##### EXTRACT PROVIDED

Manuel Piti Fajardo Rivero (Manzanillo, November 8, 1930 – Trinidad, November 29, 1960) was a Cuban revolutionary physician and fighter of the Rebel Army in the Sierra Maestra.

Biography 
His primary studies were carried out at the José María Heredia School located in his native town, and then graduated from high school. He moved to Havana where he studied at the University of Havana for Medicine.

Upon graduation he worked as a surgeon at the Emergency Hospital of Havana. He, then, returned to his hometown and worked at the Civil Hospital there. He worked under the commander - Doctor René Vallejo at the La Caridad clinic where they healed the wounded of the Rebel Army and of the clandestine fighters.

Revolutionary path 
Piti Fajardo had the professional responsibility of assisting the wounded Rebel Army sent from the Sierra.

On March 24, 1958, he followed Dr. Vallejo and joined the Sierra. There he changed his duty as a doctor to military and became a soldier. He then participated in the battles of "Santo Domingo","Providencia", "Cuatro Caminos", "Las Mercedes", "El Jigüe", "Cerro Pelado", "Veguitas", "El Meriño" and "El Salto", in which for his outstanding work he finally reached the rank of captain. In the course the construction of several hospitals that were built in the Sierra during the rebellion, where many soldiers of the Rebel Army were saved, under Fidel's orders, he again acted as a doctor while he assumed the position of the arsenal of war and recorded the accounts of the teams.

During the Batista offensive, he acted with the guerrillas as a front-line doctor, attending to the wounded in combat.

When Fidel Castro ordered Commander Eduardo Lalo Sardiñas to go forward with Column No. 12, Simón Bolivar, to stop the forces of tyranny get control of the border of Camagüey and Oriente and get them out of the way of invading columns of Ernesto Che Guevara and Camilo Cienfuegos, as they advance towards Las Villas, Piti Fajardo plans the operations with Sardiñas and Fidel's order is carried out.

##########

» REQUIRED ACTION
Return, word for word, the part of the Piti Fajardo biography that opens with the words containing "On March 24, 1958, he" and closes with "of the teams.".

##### PROVIDED MATERIAL

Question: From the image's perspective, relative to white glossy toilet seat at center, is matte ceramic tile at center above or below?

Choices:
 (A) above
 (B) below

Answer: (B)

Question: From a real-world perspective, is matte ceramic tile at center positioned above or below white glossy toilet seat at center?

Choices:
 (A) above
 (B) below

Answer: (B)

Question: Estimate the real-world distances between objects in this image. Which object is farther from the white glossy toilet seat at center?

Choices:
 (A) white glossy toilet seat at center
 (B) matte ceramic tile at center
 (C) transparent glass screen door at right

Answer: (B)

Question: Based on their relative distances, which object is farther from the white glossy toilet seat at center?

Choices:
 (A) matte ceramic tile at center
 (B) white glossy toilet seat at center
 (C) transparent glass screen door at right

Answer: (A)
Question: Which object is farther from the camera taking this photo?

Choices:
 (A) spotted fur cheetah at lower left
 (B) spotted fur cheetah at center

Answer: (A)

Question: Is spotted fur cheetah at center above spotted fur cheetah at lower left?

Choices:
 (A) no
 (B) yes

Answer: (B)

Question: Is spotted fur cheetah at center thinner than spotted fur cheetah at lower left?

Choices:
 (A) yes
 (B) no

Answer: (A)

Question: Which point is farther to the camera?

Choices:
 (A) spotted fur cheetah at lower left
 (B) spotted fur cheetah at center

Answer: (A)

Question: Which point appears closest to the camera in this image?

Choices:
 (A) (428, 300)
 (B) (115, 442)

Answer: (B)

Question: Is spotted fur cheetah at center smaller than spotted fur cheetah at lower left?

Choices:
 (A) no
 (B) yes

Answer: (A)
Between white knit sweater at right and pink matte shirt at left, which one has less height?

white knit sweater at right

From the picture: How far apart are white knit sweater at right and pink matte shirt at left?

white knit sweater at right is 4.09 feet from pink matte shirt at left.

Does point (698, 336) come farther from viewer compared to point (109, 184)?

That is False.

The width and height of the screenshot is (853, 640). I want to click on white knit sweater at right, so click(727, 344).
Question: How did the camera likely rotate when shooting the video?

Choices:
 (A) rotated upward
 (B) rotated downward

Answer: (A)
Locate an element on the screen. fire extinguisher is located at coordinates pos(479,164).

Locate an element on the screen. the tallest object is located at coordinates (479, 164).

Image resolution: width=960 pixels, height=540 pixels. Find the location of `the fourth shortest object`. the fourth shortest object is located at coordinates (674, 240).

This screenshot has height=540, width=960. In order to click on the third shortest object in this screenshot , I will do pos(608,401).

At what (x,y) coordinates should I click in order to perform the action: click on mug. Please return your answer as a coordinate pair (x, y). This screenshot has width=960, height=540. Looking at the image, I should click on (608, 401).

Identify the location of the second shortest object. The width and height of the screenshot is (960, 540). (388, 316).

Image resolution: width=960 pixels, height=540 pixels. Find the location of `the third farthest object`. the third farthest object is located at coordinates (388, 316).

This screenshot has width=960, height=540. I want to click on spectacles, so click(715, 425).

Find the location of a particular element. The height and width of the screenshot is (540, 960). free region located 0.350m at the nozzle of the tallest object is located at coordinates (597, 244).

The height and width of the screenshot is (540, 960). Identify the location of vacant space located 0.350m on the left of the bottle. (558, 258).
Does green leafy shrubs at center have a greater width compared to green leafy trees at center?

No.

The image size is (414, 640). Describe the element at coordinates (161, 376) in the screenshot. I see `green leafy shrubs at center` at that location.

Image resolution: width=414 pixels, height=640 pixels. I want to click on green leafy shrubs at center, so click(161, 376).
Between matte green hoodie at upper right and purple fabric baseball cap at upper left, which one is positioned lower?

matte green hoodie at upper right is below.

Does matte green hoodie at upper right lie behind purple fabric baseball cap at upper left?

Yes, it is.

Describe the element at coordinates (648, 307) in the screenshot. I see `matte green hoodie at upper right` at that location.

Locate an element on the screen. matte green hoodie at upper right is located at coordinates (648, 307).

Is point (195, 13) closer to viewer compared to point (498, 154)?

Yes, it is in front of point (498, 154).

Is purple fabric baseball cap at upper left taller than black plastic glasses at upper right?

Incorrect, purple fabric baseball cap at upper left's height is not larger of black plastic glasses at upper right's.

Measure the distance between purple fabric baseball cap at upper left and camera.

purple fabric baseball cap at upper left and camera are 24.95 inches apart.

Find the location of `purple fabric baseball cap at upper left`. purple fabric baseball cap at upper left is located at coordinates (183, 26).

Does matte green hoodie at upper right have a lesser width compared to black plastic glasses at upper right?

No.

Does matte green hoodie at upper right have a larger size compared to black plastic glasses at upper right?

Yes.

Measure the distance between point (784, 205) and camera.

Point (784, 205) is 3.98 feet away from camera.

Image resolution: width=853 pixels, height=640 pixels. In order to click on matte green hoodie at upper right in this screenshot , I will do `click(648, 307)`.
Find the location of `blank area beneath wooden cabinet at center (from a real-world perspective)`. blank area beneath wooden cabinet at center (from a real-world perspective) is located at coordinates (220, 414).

##########

» RESULT OF THE EXERCISE
On March 24, 1958, he followed Dr. Vallejo and joined the Sierra. There he changed his duty as a doctor to military and became a soldier. He then participated in the battles of "Santo Domingo","Providencia", "Cuatro Caminos", "Las Mercedes", "El Jigüe", "Cerro Pelado", "Veguitas", "El Meriño" and "El Salto", in which for his outstanding work he finally reached the rank of captain. In the course the construction of several hospitals that were built in the Sierra during the rebellion, where many soldiers of the Rebel Army were saved, under Fidel's orders, he again acted as a doctor while he assumed the position of the arsenal of war and recorded the accounts of the teams.